Weather Investments, Sawiris’ private investment vehicle that controls Wind and the Cairo-listed Russia’s second-largest mobile phone operator, is close to finalising a $7bn deal to combine with most of the telecoms assets of Naguib Sawiris, the Egyptian telecoms entrepreneur.
The enlarged Vimpelcom group would be the fifth largest mobile operator in the world by number of customers, with a market capitalisation of $24bn. Vimpelcom’s current market value is $19bn.
Weather Investments, Sawiris’ private investment vehicle that controls Wind and the Cairo-listed Orascom Telecom group, could receive about $2bn in cash under the deal, plus a 20pc stake in Vimpelcom, worth $4.8bn.
Vimpelcom’s board was due to meet on Sunday evening to approve the deal with Weather, and people familiar with the situation said the transaction could yet founder because of its complexity. Two said Vimpelcom could assume at least $12bn of debt held by Weather.

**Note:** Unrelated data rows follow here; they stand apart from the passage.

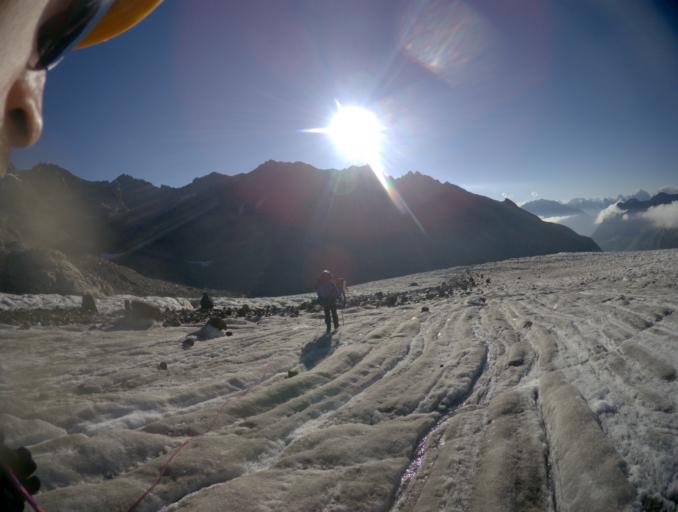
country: RU
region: Kabardino-Balkariya
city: Terskol
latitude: 43.3207
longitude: 42.5229
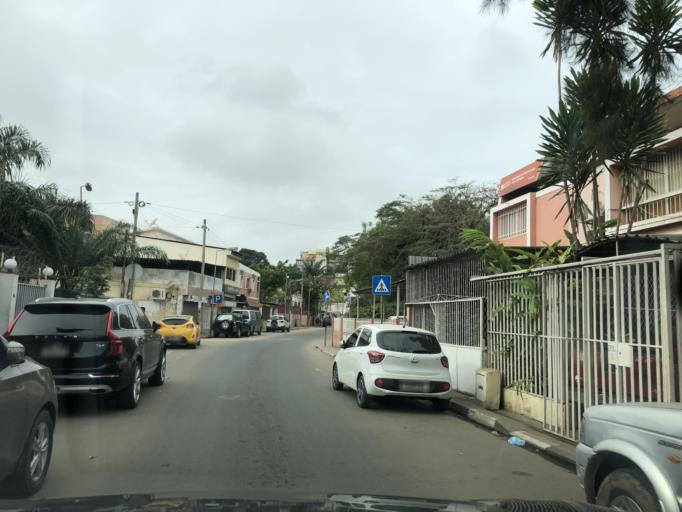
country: AO
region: Luanda
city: Luanda
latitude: -8.8195
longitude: 13.2506
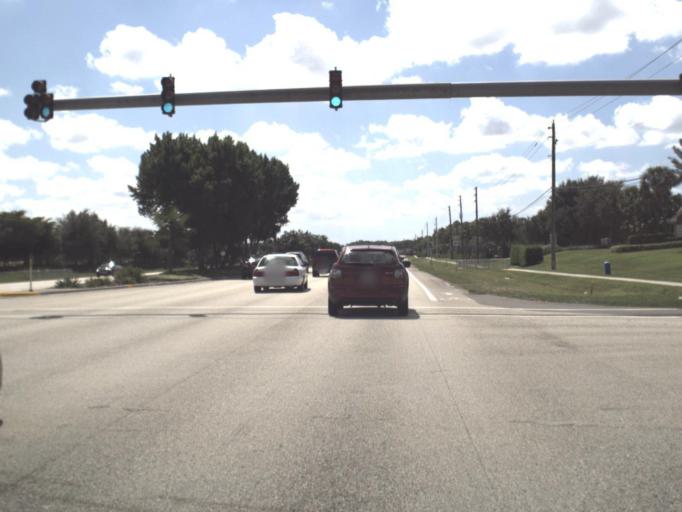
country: US
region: Florida
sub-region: Lee County
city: Estero
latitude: 26.4206
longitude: -81.8118
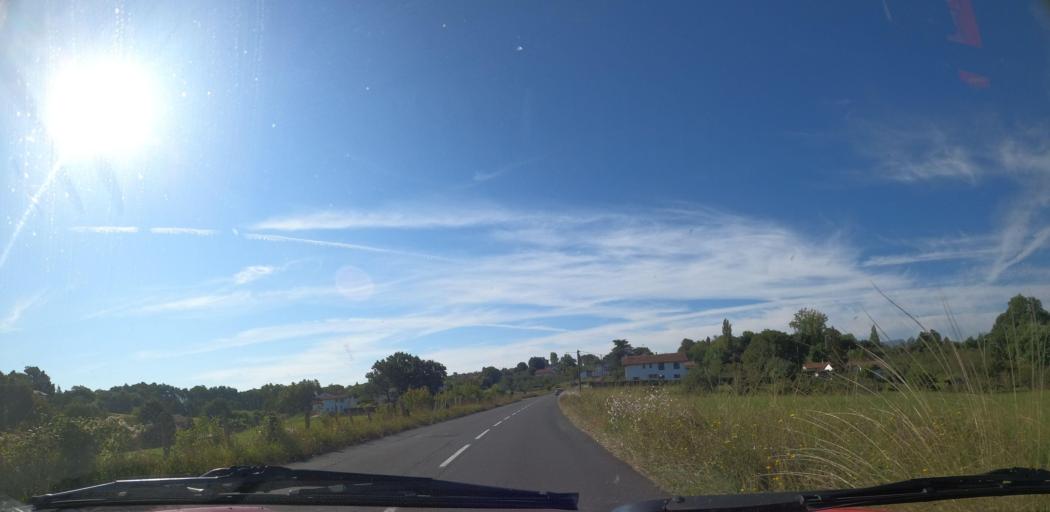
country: FR
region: Aquitaine
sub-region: Departement des Pyrenees-Atlantiques
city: Arbonne
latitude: 43.4144
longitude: -1.5476
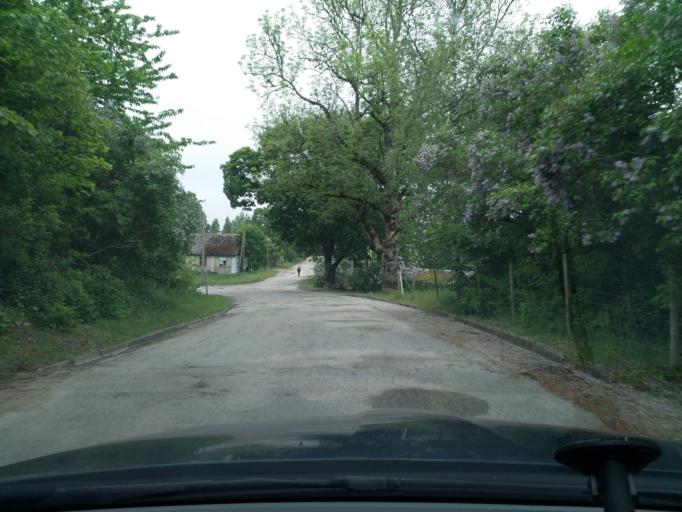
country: LV
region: Kuldigas Rajons
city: Kuldiga
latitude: 56.8813
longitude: 21.8221
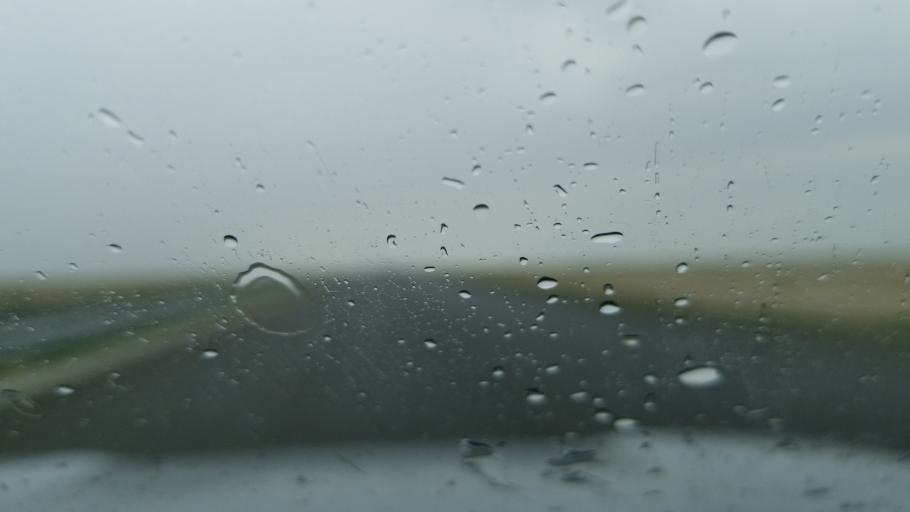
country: TM
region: Balkan
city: Serdar
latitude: 39.0141
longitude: 56.2270
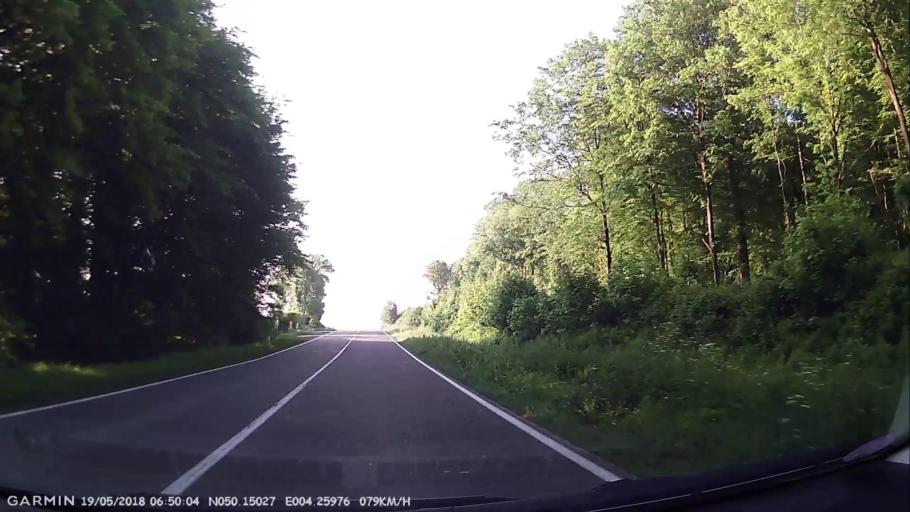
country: BE
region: Wallonia
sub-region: Province du Hainaut
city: Froidchapelle
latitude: 50.1501
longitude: 4.2600
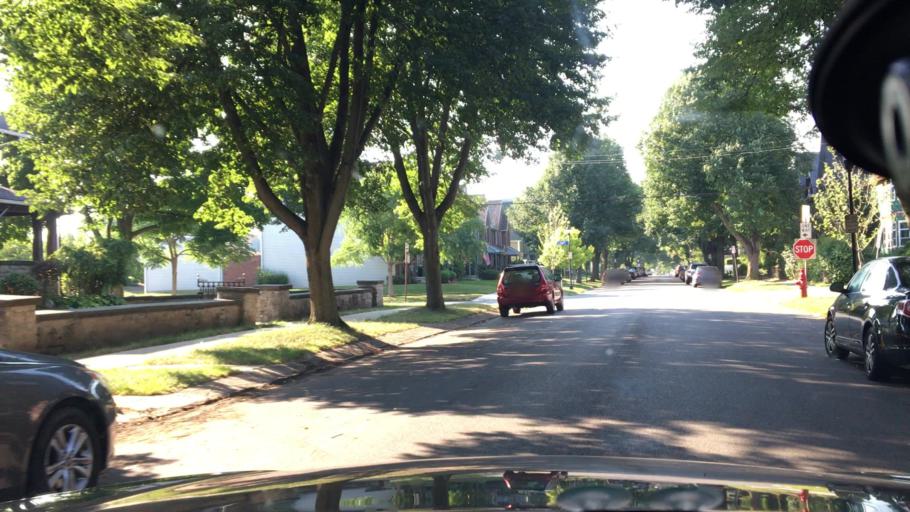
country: US
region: New York
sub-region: Erie County
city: Buffalo
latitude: 42.9035
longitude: -78.8960
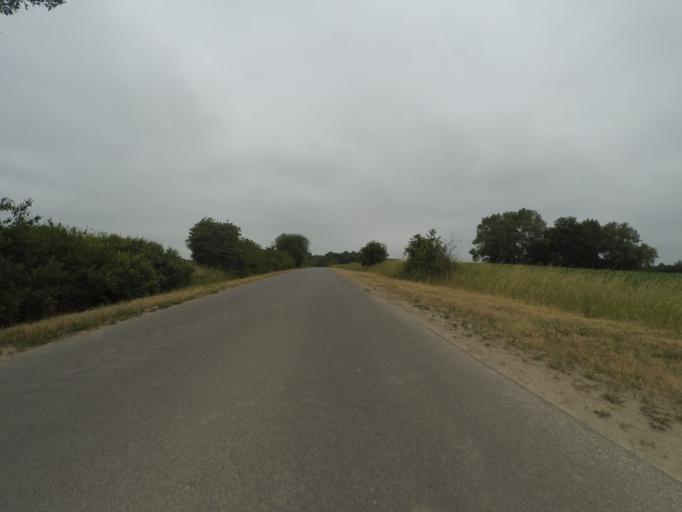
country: DE
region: Mecklenburg-Vorpommern
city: Goldberg
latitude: 53.5469
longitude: 12.1304
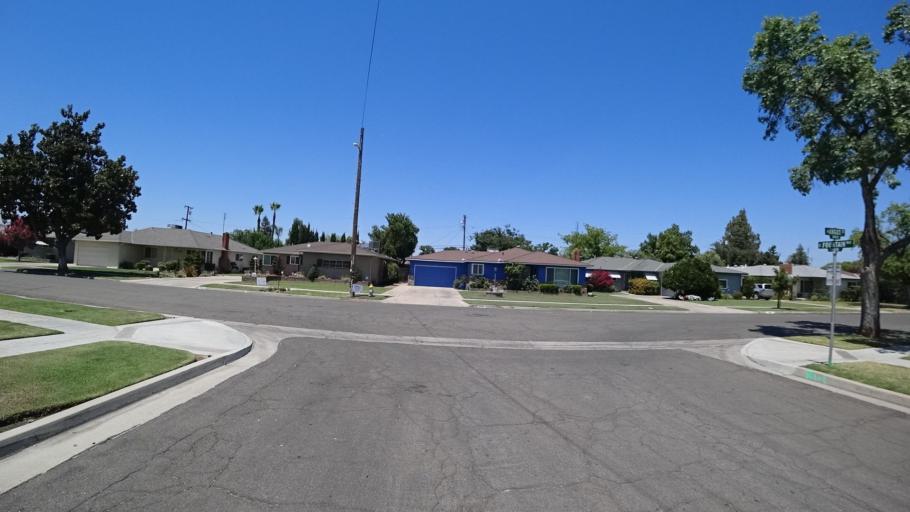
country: US
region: California
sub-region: Fresno County
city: Fresno
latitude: 36.7816
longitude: -119.7775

Iran arrests Stuxnet suspects
The New York Times reported Iran has arrested an unspecified number of “nuclear spies” in connection with a damaging worm that has infected computers in its nuclear program, the intelligence minister, Heydar Moslehi, said Saturday.
Moslehi also told the semi-official Mehr news agency that the ministry had achieved “complete mastery” over government computer systems and was able to counter any cyberattacks by “enemy spy services.”
Iran confirmed last week that the Stuxnet worm, a malicious self-replicating program that attacks computers that control industrial plants, had infected computers in its nuclear operations. Officials said it had been found in personal computers at the Bushehr nuclear plant, a power generator that is not believed to be part of a weapons program, and that it had not caused “serious damage” to government systems.
While the origins of the worm remain obscure, many computer security experts believe it was created by a government with the intent of sabotaging Iran’s nuclear programme, which Western countries believe is aimed at creating a nuclear weapon. The United States and Israel have cyberwarfare programs and both countries have sought to undermine Iran’s nuclear enrichment program, but neither has commented on the Stuxnet worm.
Iran has portrayed the worm as a cyberattack by Western powers and Israel intended to derail the country’s nuclear program, which the government says is for peaceful purposes.
They’ll put a van on the moon, van on the moon …
The Guardian carried an interesting story about how dozens of entrepreneurs and space engineers will gather on the Isle of Man tomorrow to finalise plans for one of the world’s most technologically ambitious and financially lucrative competitions: the Lunar X Prize.
The $20m (£12.6m) award, which is being backed by Google, will be given to the first company that builds a robot rover craft, lands it safely on the moon, and directs it on a journey of more than 500 metres. The competition organisers hope to galvanise the exploration of the moon by opening it up to private industry. A deadline of 2012 has been set for all attempts to win the full prize.
“NASA currently puts the cost of landing a robot rover on the moon at more than $1bn,” said Julian Ranger, the UK financier who is raising cash for Astrobotic, one of the prize’s key competitors. “We believe we can get that cost down to less than $50m, a price tag that will transform lunar exploration and make the moon a target for all sorts of commercial operations.”